Pelaksana Tugas (Plt) Direktur Jenderal Ketenagalistrikan Kementerian ESDM, Tri Winarno, menjelaskan bahwa keputusan untuk tidak menaikkan tarif listrik tersebut telah melalui evaluasi menyeluruh terhadap parameter ekonomi makro sesuai ketentuan yang berlaku.

“Masyarakat tidak perlu cemas karena Pemerintah telah menetapkan tarif listrik periode triwulan II tahun 2026 tetap. Penetapan ini dilakukan untuk menjaga daya beli masyarakat. Pemerintah juga mengimbau masyarakat untuk menggunakan listrik secara efisien dan bijak sebagai bagian dari upaya bersama dalam mendukung ketahanan energi nasional,” ujar Tri di Jakarta.
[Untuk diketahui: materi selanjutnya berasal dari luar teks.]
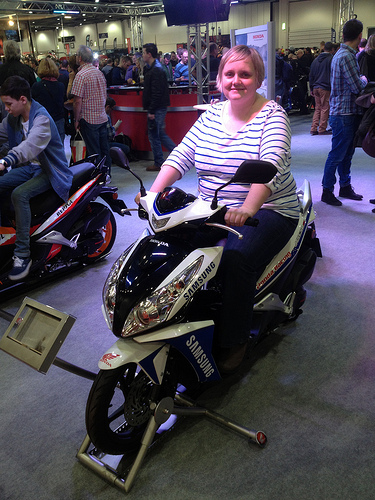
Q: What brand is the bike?
A: Samsung.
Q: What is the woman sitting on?
A: Motorcycle.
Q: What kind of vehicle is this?
A: Motorcycle.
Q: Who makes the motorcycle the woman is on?
A: Samsung.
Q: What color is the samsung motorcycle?
A: Silver, white and dark blue.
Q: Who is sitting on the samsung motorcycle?
A: Woman in black and white shirt.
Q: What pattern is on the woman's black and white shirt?
A: Thin stripes.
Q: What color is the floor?
A: Grey.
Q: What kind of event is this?
A: Convention.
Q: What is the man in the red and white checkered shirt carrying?
A: Shopping bag.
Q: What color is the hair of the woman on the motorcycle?
A: Blonde.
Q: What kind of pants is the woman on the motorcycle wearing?
A: Jeans.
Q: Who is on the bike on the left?
A: A boy.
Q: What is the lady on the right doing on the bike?
A: Trying out the new Samsung bike.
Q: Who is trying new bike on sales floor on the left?
A: A man.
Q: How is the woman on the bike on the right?
A: Blonde in white and blue striped shirt.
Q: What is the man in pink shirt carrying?
A: A bag.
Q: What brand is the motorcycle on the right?
A: Samsung.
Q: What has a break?
A: Motorcycle.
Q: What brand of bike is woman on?
A: Samsung.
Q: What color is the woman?
A: White.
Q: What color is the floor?
A: Gray.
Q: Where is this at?
A: A bike show.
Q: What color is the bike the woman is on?
A: Gray and black.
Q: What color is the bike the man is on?
A: Red.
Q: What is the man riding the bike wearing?
A: Jacket.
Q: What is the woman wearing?
A: A striped shirt.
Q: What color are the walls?
A: White.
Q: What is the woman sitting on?
A: A motorcycle.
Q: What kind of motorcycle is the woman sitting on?
A: Samsung.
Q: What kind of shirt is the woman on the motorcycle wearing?
A: Blue and white striped.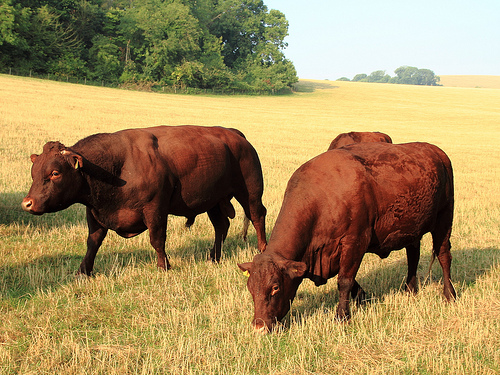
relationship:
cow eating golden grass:
[216, 131, 496, 345] [2, 79, 499, 374]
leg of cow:
[403, 239, 420, 292] [216, 131, 496, 345]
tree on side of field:
[240, 40, 300, 95] [4, 68, 495, 373]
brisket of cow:
[95, 203, 145, 241] [220, 121, 484, 338]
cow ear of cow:
[67, 153, 82, 170] [23, 96, 262, 296]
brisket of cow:
[304, 244, 341, 276] [216, 131, 496, 345]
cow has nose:
[23, 96, 262, 296] [17, 193, 40, 213]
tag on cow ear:
[74, 158, 78, 170] [67, 153, 82, 170]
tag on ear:
[241, 267, 250, 277] [269, 253, 321, 288]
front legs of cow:
[329, 252, 376, 323] [216, 131, 496, 345]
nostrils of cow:
[17, 198, 32, 209] [24, 88, 290, 296]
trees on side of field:
[1, 1, 302, 101] [4, 68, 495, 373]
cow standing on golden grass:
[23, 96, 262, 296] [2, 79, 499, 374]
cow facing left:
[23, 96, 262, 296] [5, 178, 144, 310]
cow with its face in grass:
[216, 131, 496, 345] [104, 262, 242, 348]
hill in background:
[432, 70, 499, 90] [1, 68, 496, 180]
Penyesuaian tarif listrik bagi pelanggan nonsubsidi mengacu pada Peraturan Menteri ESDM Nomor 7 Tahun 2024, dengan evaluasi berkala setiap tiga bulan berdasarkan perubahan kurs, Indonesian Crude Price (ICP), inflasi, dan harga batu bara acuan (HBA).

Untuk triwulan II 2026, parameter yang digunakan merupakan realisasi periode November 2025 hingga Januari 2026, yakni kurs Rp16.743,46 per dolar AS, ICP USD62,78 per barel, inflasi 0,22 persen, serta HBA USD70 per ton.

Meskipun secara formula terdapat potensi perubahan tarif, Pemerintah memutuskan untuk mempertahankan tarif listrik guna menjaga stabilitas ekonomi nasional di tengah dinamika global. Kebijakan ini juga berlaku bagi pelanggan bersubsidi yang tetap mendapatkan tarif tanpa perubahan.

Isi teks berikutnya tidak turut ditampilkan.